Beyond mystifying memories, time can also make them vanish. I have no recollection of our departure from Kashmir. But that’s where cut myself off. Saying that “a part of me never left Kashmir” would be romantic, but false. I did not remain like Abdul, who would continue to endure the hardships of life in a fractured frontier. Nor with millions of others who would experience that “precarious normalcy” as Sadaf Wani calls it, “a normalcy that is not sure of its own lifespan…” 

I would not stay in that city where for many years armed military took up positions on street corners. I would not remain in Kashmir as the Hindu Nationalist Bharatiya Janata Party rose to power in Delhi and saw the Kashmiri people further ignored in the course of India’s development. Instead I would go about life, like many U.S.-born white men, with a world of opportunity at my doorstep and without that precarious normalcy that haunts so many lives across the world. Kashmir would be a snapshot for me to view at will, to reflect on fondly. A place to someday return at my convenience.

Reality of the present

That return visit to Kashmir would happen sixteen years later, in October of 2024. No longer a teacher, I did not bring the same level of academic interest, although the relative maturity of middle age and the responsibilities of parenthood probably added a seriousness to my frame of mind. Still, I couldn’t help but think that I might discover something I’d lost, hidden in the mist of sixteen years.

I did find certain things, some beautiful and others reminders of harsh realities, the kind we sometimes gloss over in our retellings. I will try not to do that here.

- [Extracted records]
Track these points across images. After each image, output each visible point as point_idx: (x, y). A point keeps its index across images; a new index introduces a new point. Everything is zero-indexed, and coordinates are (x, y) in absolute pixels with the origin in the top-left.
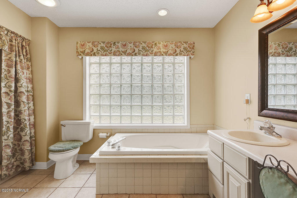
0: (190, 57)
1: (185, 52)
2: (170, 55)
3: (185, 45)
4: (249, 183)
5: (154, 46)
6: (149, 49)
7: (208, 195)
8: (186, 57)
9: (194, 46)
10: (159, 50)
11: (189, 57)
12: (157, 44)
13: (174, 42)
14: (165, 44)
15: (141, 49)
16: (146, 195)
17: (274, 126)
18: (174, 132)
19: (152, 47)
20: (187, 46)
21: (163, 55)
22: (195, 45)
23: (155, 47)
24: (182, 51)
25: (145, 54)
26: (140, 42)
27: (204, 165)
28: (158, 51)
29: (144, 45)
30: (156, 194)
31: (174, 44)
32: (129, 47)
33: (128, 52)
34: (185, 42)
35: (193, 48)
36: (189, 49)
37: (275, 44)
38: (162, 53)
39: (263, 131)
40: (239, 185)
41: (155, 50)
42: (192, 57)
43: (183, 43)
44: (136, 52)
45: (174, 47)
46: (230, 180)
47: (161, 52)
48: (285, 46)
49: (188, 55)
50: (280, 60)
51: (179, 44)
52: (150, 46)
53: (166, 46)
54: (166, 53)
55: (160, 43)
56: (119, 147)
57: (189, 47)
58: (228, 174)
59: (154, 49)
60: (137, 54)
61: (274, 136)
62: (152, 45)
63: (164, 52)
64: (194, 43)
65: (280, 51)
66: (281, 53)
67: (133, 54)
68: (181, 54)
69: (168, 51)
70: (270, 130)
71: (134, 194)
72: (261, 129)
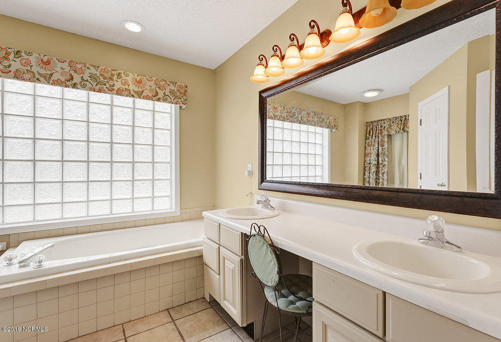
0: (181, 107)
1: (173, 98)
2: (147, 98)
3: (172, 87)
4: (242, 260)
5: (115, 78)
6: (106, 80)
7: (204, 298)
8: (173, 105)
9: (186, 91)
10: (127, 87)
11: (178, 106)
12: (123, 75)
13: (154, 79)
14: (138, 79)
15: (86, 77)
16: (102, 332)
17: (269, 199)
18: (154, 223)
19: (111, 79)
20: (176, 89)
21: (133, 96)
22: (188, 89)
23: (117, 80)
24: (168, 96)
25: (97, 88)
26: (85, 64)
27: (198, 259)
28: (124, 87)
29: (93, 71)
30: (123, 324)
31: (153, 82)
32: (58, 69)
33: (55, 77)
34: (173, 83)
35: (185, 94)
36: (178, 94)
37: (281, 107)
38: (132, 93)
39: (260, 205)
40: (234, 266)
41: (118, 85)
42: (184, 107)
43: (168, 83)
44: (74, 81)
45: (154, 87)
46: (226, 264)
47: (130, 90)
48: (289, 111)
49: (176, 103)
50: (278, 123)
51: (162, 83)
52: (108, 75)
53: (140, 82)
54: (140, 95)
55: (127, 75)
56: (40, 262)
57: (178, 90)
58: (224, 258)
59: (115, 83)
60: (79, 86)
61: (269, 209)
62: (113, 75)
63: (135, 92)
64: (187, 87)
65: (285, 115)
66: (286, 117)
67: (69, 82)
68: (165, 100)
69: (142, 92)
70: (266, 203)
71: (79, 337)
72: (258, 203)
---
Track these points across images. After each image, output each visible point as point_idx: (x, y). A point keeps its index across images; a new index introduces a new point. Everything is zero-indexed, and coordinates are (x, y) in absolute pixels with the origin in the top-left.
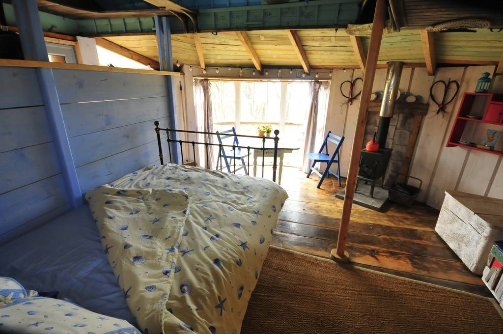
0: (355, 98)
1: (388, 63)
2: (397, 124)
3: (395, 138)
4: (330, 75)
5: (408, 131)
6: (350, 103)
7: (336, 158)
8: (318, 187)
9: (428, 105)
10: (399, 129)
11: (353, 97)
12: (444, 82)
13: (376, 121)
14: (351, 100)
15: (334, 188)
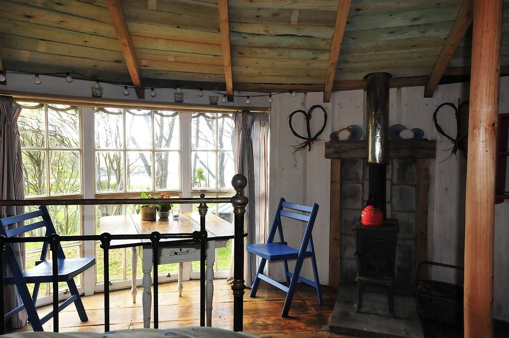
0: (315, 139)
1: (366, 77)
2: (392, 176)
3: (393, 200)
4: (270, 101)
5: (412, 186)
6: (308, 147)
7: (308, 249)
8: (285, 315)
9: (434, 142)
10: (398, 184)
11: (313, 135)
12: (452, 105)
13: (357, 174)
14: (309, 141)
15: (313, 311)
* * *
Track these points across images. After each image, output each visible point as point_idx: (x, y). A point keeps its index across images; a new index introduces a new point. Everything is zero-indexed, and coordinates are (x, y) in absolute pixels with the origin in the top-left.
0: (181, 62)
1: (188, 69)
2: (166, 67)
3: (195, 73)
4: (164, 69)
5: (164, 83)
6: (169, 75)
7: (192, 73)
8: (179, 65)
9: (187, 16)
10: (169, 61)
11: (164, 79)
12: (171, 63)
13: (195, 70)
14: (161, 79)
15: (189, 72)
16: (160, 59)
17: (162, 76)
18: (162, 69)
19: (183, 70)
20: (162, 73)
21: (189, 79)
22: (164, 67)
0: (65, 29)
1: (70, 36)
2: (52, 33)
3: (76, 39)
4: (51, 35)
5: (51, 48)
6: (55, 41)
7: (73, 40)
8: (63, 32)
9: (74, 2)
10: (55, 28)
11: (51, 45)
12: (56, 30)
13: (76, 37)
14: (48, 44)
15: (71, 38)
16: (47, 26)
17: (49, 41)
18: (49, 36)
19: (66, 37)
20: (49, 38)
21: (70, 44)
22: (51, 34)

- [Tasks to complete]
1) Do these statements agree with the Kashmir memoir passage? Answer yes or no for each, quoting the words of the text that decide it.
(a) The return visit to Kashmir took place in October of 2024.
(b) The writer was still working as a teacher at the time of the return visit.
(c) The writer considers it true that a part of them never left Kashmir.
2) Extend the Kashmir memoir passage, picking up right after its final sentence.

- [Answers to this exercise]
1)
(a) Yes: "That return visit to Kashmir would happen sixteen years later, in October of 2024."
(b) No: "No longer a teacher, I did not bring the same level of academic interest"
(c) No: "Saying that “a part of me never left Kashmir” would be romantic, but false."

2)
Approaching Kashmir

Our approach to Srinagar once again brought us by land. We had taken a short road-trip through Ladakh following a three-week stay in that region. This time we traveled by day and stopped more often to limit long stretches in the car for our daughter (and ourselves), and perhaps experience more along the way.

There was no snow this time, save for that which had just recently dusted some of the mountains. We did stop at a few vaguely familiar checkpoints. I couldn’t help but peek into a small building and derived some satisfaction in spotting a cot with a hookah beside it, as if no one had moved them since 2008. There was that same bureaucratic informality — the handwritten entry of our passport information into a worn notebook.

We descended the Zoji-La, appreciating the changing landscape, pine forest replacing the brown and arid mountains that define Ladakh. We noted the construction of a tunnel through the mountains, which will soon negate the crossing of the Zoji-La.  

After descending from the pass, we made time for a brief visit to Sonamarg prior to reaching Srinagar. Sonarmag is a popular tourist destination with trekking and other outdoor activities nearby. Many visitors take a short horseback ride to behold nearby glaciers, depositing trash on the ground along the way. The word “Sonamarg” translates to “meadow of gold.” Sadly, though the mountain vistas are striking, the only gold to appreciate comes from shiny candy wrappers and potato chip bags that blanket the meadows.

For this reason, and because the horse handlers were quite aggressive with their sticks, we were happy that we wouldn’t be lingering. Thankfully, our daughter had been happily distracted with the simple pleasure of riding and enjoyed the horse excursion.

Trash along the popular horseback riding route in Sonamarg

Call to prayer

Through a steadily increasing stream of traffic and honking we approached Srinagar, ultimately arriving in the Raj Bagh neighborhood. We’d rented a room there in the house of a local family. I noted the bed cover’s vivid green (sacred in Islam) and the ornate row of identical cabinets. One of them opened mysteriously into a large dressing and bathing area. I was surprised to find myself in such a quiet place in the midst of the city. 

An exception to the quiet, as we would learn, was the system of megaphones mounted on the minaret of the mosque across the street. Certain sections of the islamic world have adopted the use of megaphones to project, far and wide, the five daily calls to prayer.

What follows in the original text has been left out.